Caitlin BaileyFront End Developer

A new site in the Pfister family designed to show off their hospitality faucet solutions.

Pfister Hospitality website screenshot

View Website

  • CMS: Sitefinity
  • Browser Support: IE8+
  • Type: Responsive website

About This Project

This was the first large Spectrum Brands project I worked on completely by myself. While I also had a hand in PfisterFaucets.com and BaldwinHardware.com, neither were as the sole developer. For Pfister Hospitality, I had the opportunity to start from a completely clean slate (though we intended to reuse some components from the recent Baldwin redesign) and was able to experiment with some nice interactions such as the various hover effects on the homepage.

This was also the first time I had to build static reuseable controls for Sitefinity. A number of controls (other content management systems may call them widgets) were used on this site, from content controls (e.g. the text/image carousel on the project showcase pages) to layout controls (the image/text grid with red text boxes and image boxes alternating). I fully developed the layout controls, and developed static versions of the content controls for one of the back end developers working with Pfister to hook up to either their product data or to the CMS.

Lessons Learned

  • This was my first shot at front end form validation to help with user experience. The lead designer and I spent time figuring out what the form would look like and exactly what it would do depending on whether the form submitted or not, whether there was an error I could catch on the front end or not, and whether there was an error on the back end. So I ended up having a lot of fun developing such a tiny little form (on the homepage).

DATASET EXCERPTS |
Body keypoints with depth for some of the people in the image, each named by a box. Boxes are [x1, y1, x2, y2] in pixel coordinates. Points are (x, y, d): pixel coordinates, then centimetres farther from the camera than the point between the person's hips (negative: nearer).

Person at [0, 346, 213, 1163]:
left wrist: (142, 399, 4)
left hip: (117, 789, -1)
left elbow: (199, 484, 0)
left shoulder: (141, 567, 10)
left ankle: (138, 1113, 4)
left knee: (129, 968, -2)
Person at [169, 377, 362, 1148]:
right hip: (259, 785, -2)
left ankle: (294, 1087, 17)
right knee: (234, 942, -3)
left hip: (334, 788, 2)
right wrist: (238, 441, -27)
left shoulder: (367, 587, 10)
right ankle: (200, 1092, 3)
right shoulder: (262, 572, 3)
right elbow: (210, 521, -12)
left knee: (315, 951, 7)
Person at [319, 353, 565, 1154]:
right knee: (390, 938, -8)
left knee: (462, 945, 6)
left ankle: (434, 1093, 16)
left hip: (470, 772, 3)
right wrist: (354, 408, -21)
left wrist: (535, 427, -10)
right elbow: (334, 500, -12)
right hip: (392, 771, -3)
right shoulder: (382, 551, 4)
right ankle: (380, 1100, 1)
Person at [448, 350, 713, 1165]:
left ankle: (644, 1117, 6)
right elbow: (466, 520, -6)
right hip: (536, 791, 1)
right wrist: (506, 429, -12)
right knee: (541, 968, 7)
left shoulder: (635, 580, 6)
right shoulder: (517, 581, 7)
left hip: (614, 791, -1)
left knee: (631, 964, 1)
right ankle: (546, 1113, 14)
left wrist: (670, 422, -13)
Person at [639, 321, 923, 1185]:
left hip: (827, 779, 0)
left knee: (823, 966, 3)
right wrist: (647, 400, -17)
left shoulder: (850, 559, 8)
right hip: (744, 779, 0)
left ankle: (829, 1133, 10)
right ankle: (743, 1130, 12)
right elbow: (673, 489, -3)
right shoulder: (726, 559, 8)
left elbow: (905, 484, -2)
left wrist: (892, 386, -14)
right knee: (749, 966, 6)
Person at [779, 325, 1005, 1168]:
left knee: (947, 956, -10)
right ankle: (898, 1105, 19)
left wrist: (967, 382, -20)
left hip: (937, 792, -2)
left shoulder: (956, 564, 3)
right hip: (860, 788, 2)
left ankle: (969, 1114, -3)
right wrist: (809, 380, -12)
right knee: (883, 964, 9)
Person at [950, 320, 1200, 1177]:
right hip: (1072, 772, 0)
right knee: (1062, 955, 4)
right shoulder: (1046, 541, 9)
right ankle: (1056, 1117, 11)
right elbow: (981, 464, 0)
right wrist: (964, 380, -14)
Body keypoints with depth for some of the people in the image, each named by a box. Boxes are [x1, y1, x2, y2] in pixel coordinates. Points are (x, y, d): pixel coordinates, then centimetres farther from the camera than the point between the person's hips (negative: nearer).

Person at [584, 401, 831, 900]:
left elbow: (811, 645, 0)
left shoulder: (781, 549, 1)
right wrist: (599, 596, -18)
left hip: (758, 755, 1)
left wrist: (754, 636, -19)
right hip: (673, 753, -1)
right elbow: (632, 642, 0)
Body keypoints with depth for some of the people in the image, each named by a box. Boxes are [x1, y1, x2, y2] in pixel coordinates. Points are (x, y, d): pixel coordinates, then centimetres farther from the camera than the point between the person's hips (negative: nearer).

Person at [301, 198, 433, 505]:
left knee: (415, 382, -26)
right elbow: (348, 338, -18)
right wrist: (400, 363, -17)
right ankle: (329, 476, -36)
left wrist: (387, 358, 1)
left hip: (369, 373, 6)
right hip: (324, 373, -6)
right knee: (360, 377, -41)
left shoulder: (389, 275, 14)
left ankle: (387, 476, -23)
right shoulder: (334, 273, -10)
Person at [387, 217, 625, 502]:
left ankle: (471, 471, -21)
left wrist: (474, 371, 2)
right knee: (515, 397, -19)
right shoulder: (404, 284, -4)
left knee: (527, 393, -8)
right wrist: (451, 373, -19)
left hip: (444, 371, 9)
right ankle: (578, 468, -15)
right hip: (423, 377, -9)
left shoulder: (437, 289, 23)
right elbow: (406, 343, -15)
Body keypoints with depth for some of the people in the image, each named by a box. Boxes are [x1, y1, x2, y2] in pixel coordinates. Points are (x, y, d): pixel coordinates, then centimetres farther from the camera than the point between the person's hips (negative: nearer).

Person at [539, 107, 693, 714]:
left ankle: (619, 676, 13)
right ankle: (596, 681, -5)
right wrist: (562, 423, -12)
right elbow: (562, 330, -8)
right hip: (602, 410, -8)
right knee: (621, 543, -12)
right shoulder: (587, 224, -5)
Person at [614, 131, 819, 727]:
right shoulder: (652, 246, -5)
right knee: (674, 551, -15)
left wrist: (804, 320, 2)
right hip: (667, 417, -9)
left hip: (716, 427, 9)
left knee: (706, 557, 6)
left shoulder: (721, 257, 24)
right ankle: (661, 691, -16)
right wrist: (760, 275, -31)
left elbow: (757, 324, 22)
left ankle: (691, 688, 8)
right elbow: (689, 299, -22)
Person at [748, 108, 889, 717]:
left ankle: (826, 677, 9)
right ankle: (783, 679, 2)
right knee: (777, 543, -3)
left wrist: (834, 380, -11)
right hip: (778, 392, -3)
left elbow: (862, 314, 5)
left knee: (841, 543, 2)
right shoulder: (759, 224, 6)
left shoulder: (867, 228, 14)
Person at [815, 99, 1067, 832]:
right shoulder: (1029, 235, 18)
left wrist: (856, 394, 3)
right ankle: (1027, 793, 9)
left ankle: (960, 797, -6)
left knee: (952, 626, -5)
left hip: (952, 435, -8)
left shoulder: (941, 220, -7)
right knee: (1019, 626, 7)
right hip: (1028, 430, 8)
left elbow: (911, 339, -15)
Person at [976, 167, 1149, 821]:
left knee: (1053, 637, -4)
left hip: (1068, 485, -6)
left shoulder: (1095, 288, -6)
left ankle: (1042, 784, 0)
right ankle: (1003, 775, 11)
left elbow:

PROBLEM DETAILS |
Duplicate the part of the Pfister Hospitality project write-up starting with "View Website" and going on through "on the homepage.", word for word.

RESPONSE TO THIS EXERCISE |
View Website

  • CMS: Sitefinity
  • Browser Support: IE8+
  • Type: Responsive website

About This Project

This was the first large Spectrum Brands project I worked on completely by myself. While I also had a hand in PfisterFaucets.com and BaldwinHardware.com, neither were as the sole developer. For Pfister Hospitality, I had the opportunity to start from a completely clean slate (though we intended to reuse some components from the recent Baldwin redesign) and was able to experiment with some nice interactions such as the various hover effects on the homepage.